### Problem requirements
Copy each line of the entries that includes the word "distance".

Entries supplied below:

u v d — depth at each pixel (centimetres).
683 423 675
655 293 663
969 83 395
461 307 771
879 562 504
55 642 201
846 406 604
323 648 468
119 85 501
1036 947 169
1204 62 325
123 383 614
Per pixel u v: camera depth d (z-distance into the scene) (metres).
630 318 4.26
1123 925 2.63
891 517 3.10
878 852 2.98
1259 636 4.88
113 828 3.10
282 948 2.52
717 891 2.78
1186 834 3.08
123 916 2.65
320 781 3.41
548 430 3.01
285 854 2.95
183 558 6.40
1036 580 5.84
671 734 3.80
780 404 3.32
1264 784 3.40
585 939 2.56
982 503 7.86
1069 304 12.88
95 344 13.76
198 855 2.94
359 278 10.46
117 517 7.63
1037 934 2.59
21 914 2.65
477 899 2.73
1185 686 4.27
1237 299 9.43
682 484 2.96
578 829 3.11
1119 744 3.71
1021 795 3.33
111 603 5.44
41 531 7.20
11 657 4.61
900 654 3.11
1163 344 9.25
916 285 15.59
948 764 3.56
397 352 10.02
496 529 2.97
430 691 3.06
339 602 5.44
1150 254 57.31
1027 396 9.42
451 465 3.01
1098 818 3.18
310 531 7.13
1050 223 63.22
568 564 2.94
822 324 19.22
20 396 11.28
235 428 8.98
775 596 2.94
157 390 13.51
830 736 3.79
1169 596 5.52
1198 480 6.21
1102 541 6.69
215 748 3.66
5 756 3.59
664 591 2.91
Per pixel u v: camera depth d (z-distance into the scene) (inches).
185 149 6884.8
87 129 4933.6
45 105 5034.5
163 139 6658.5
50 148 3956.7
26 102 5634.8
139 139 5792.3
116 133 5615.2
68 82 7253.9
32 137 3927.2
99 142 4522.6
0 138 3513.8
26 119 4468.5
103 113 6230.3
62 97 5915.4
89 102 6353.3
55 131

End of Entries supplied.

### Reply to the task
Per pixel u v: camera depth d (z-distance into the scene) (metres).
Per pixel u v: camera depth d (z-distance into the scene) (inches).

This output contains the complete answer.